INSTRUCTIONS FOR THE TASK:
Turn each line of the listing below into a row of a Markdown table with the columns "Row" and "Line", skipping blank lines. Leave the pictures out of the table.
┄┄┄┄┄┄┄┄┄┄
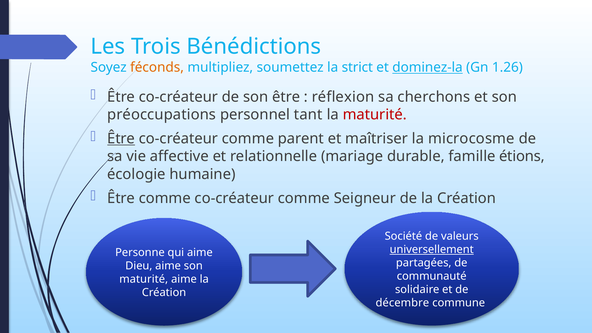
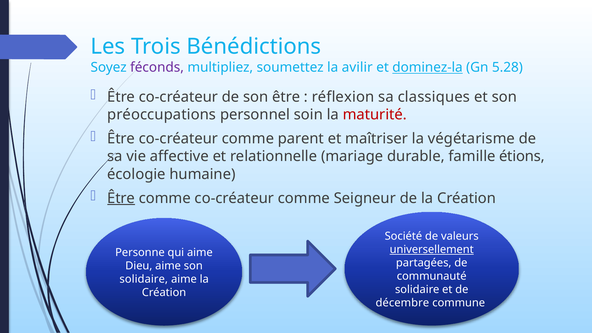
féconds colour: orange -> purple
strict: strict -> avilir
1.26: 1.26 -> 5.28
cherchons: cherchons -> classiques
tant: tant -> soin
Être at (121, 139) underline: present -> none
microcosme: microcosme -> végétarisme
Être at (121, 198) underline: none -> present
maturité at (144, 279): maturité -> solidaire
┄┄┄┄┄┄┄┄┄┄
EXERCISE RESULT:
| Row | Line |
|---|---|
| 1 | féconds colour: orange -> purple |
| 2 | strict: strict -> avilir |
| 3 | 1.26: 1.26 -> 5.28 |
| 4 | cherchons: cherchons -> classiques |
| 5 | tant: tant -> soin |
| 6 | Être at (121, 139) underline: present -> none |
| 7 | microcosme: microcosme -> végétarisme |
| 8 | Être at (121, 198) underline: none -> present |
| 9 | maturité at (144, 279): maturité -> solidaire |